The reality of what goes on between a doctor and a patient is many times more complex than St Paul’s Cathedral, and yet both doctors and patients want to understand it. It is only by understanding it that it feels like a controllable and useful tool. And to aid our understanding or it, it has been modelled. A large part of the success of an interaction between a doctor and a patient comes from the medical knowledge of the doctor. That knowledge is gained from textbooks, journals, colleagues etc, but ultimately, where possible, from randomised controlled trials of treatments. These gold standard trials are spoken of in hushed tones when they are well designed and show an important causation, and there is a slight flinch of mistrust when one discovers that a particular piece of information came from anything less rigorous. They are so well regarded, in fact, that we seem to have forgotten what they were invented for.

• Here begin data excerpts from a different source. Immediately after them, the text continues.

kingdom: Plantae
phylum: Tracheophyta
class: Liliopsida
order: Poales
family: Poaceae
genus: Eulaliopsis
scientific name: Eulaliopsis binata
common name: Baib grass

And this is my heresy: that doctors, in our arrogance, believe that with enough study everything can be predicted and understood. We have forgotten that the randomised controlled trial is just a model of a much more important reality, and that reality is our individual patients, their illnesses and how we interact with them to seek improvement. I am not trying to take merit away from the RCT. It is still the best tool we have for trying to predict what is going to happen to a particular individual given a particular treatment. But like a craftsman working with tools which are wonderful constructions in themselves, we need to add the final tier of quality control, which is a critical inspection of the reality produced by those tools. It is that reality, after all, which will generate a response in the world.

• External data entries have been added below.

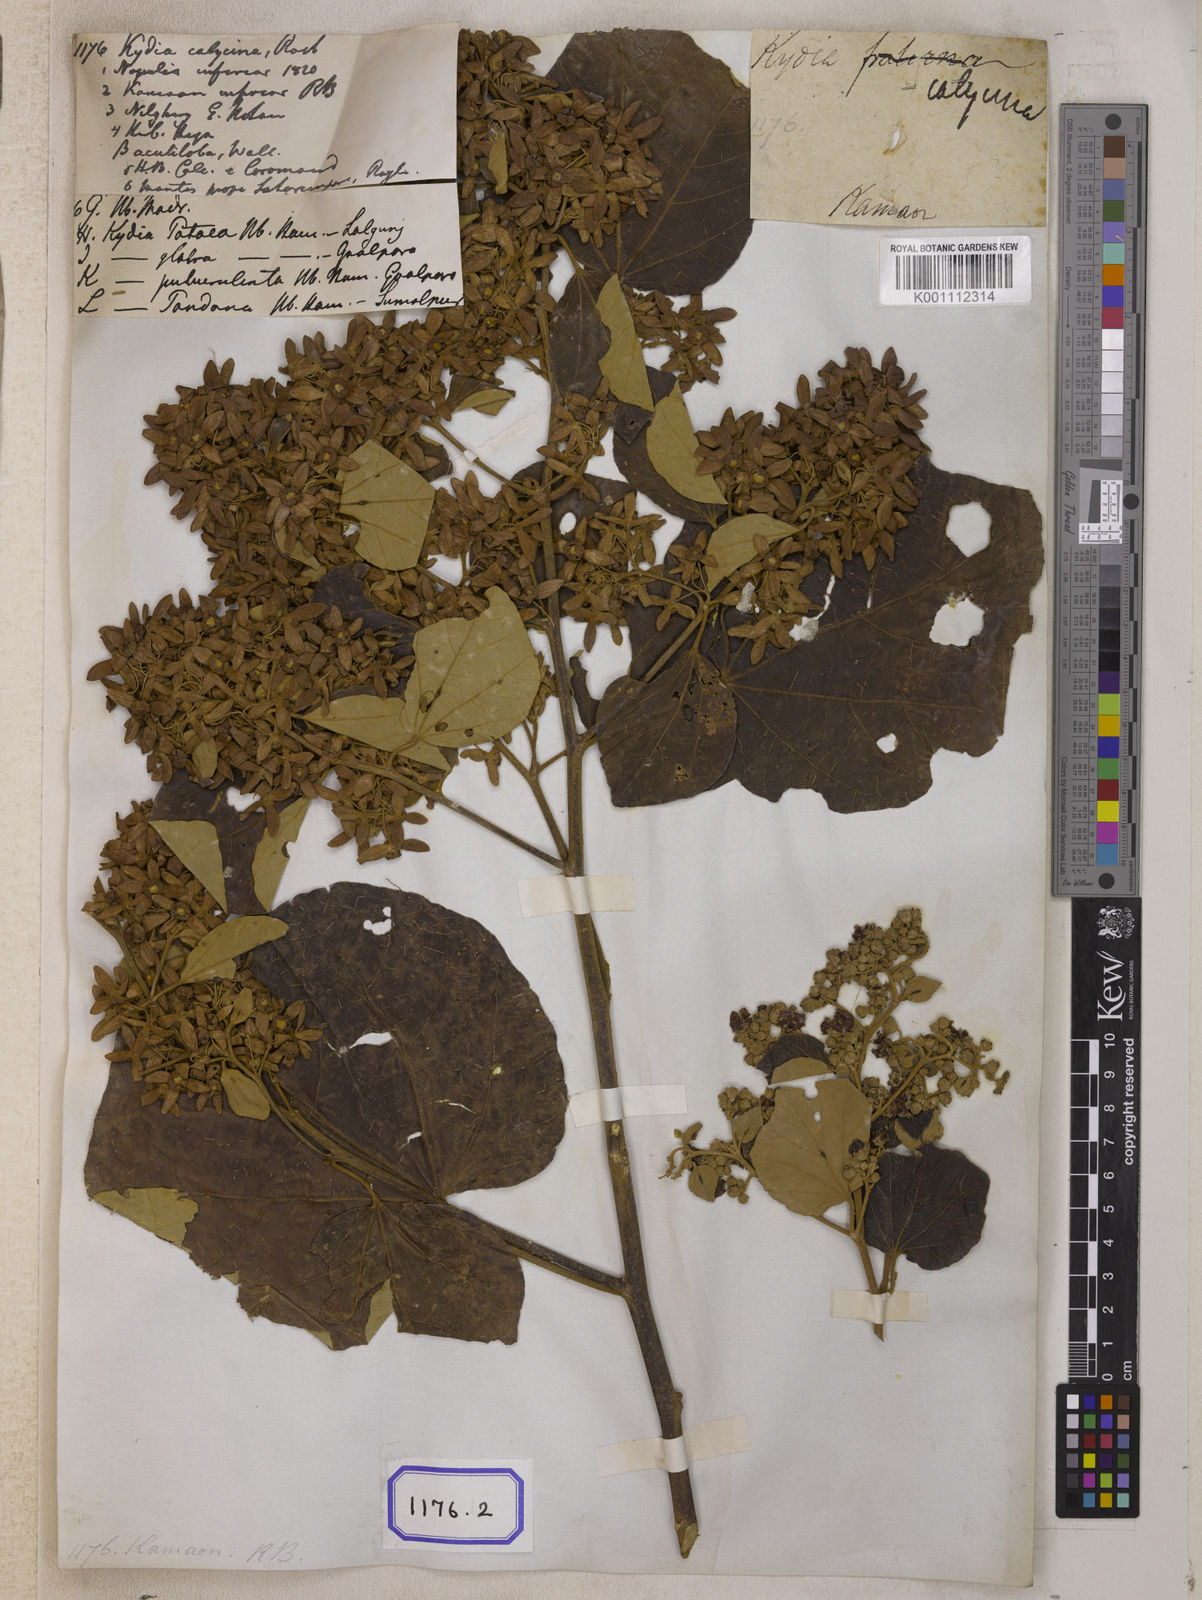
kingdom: Plantae
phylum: Tracheophyta
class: Magnoliopsida
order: Malvales
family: Malvaceae
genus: Kydia
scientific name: Kydia calycina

And we need to do this quickly. We are living in a time when politicians and healthcare managers believe that medicine is a discipline which can be squeezed into protocols and delivered by… well, sometimes it feels as though they think it can be delivered by anyone who can read. At least part of the blame for this stems from the lie encouraged by EBM, that you can measure the outcome of a consultation by its performance against predictions from a statistical study. Until these priorities are returned to their original positions, then the balance between scientia and caritas will continue to be elusive, and Mrs Smith will continue to have to buy her glucosamine over the counter, or risk a stomach ulcer.